# [Exercise requirements]
Repeat the listing below in full, exactly as it stands.

# [Entries shown]
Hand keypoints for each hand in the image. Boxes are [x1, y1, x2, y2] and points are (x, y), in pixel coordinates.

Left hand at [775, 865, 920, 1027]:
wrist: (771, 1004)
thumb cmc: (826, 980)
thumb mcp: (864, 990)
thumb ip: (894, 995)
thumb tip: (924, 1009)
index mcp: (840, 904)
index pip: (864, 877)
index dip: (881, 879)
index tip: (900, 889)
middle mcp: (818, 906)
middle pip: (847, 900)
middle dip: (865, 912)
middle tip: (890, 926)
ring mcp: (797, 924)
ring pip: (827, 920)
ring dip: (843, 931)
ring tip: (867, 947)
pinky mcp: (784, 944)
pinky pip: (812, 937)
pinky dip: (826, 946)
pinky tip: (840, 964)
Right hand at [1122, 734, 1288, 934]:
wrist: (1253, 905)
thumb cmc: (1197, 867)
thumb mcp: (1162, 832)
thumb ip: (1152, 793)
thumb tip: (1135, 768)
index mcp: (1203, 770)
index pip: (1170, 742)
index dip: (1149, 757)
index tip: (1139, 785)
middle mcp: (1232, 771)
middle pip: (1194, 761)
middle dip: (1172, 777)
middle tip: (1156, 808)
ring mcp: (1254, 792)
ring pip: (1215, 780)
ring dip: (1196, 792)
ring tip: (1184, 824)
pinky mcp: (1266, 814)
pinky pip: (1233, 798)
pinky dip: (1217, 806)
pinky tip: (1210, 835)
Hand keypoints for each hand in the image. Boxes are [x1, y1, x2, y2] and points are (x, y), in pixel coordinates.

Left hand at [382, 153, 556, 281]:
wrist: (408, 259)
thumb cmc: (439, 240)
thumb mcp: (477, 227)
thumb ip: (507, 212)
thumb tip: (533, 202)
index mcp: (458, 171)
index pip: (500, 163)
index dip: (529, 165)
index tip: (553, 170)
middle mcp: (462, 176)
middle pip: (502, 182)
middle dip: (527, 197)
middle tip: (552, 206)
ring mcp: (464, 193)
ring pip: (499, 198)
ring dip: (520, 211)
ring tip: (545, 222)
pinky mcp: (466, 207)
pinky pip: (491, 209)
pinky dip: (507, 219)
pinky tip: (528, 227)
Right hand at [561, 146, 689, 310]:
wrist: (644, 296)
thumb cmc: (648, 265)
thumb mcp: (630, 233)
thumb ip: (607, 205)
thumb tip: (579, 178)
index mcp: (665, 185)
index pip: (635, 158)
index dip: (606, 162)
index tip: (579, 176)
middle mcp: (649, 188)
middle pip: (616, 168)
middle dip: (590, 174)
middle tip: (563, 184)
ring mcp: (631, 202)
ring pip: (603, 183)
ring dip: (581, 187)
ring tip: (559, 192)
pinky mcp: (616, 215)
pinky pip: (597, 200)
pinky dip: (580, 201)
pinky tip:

# [Problem solution]
Hand keypoints for each hand in the image. Boxes are [x1, y1, x2, y2] and points are (x, y), in pixel coordinates.

Left hand at [775, 865, 920, 1027]:
wrist: (771, 1004)
thumb cmc: (826, 980)
thumb mcp: (864, 990)
thumb ip: (894, 995)
thumb tip: (924, 1009)
index mcp: (840, 904)
index pip: (864, 877)
index dip: (881, 879)
index tip: (900, 889)
middle mcp: (818, 906)
middle pip: (847, 900)
middle dip: (865, 912)
middle tip: (890, 926)
ring mcp: (797, 924)
ring pip: (827, 920)
ring dip: (843, 931)
ring tip: (867, 947)
pinky mcp: (784, 944)
pinky pip: (812, 937)
pinky dip: (826, 946)
pinky tip: (840, 964)
Right hand at [1122, 734, 1288, 934]:
wrist: (1253, 905)
thumb cmc: (1197, 867)
thumb mcp: (1162, 832)
thumb ip: (1152, 793)
thumb tip: (1135, 768)
index mcp: (1203, 770)
index pip: (1170, 742)
index dip: (1149, 757)
index tip: (1139, 785)
middle mcp: (1232, 771)
middle pip: (1194, 761)
middle dip: (1172, 777)
middle tip: (1156, 808)
ring mcp: (1254, 792)
ring pip: (1215, 780)
ring dip: (1196, 792)
ring tip: (1184, 824)
pinky mcp: (1266, 814)
pinky pip: (1233, 798)
pinky dip: (1217, 806)
pinky tip: (1210, 835)
Hand keypoints for each hand in the image. Boxes are [x1, y1, x2, y2] and points are (x, y), in pixel coordinates.

Left hand at [382, 153, 556, 281]:
wrist: (408, 259)
thumb cmc: (439, 240)
thumb mcp: (477, 227)
thumb ip: (507, 212)
thumb tip: (533, 202)
index mcp: (458, 171)
index pip: (500, 163)
index dip: (529, 165)
index tip: (553, 170)
middle mcp: (462, 176)
middle pip: (502, 182)
middle dip: (527, 197)
middle tip: (552, 206)
ring mcp: (464, 193)
ring pip: (499, 198)
ring dip: (520, 211)
ring tip: (545, 222)
pinky mcp: (466, 207)
pinky pip: (491, 209)
pinky dip: (507, 219)
pinky tip: (528, 227)
Right hand at [561, 146, 689, 310]:
wrist: (644, 296)
thumb cmc: (648, 265)
thumb mcp: (630, 233)
thumb ip: (607, 205)
thumb tip: (579, 178)
index mcp: (665, 185)
index pip: (635, 158)
index dip: (606, 162)
index tip: (579, 176)
middle mcp: (649, 188)
middle pip: (616, 168)
middle dip: (590, 174)
middle tip: (563, 184)
ring mcp: (631, 202)
ring pip: (603, 183)
ring dip: (581, 187)
ring tip: (559, 192)
pinky mcp: (616, 215)
pinky pip: (597, 200)
pinky dip: (580, 201)
pinky tip:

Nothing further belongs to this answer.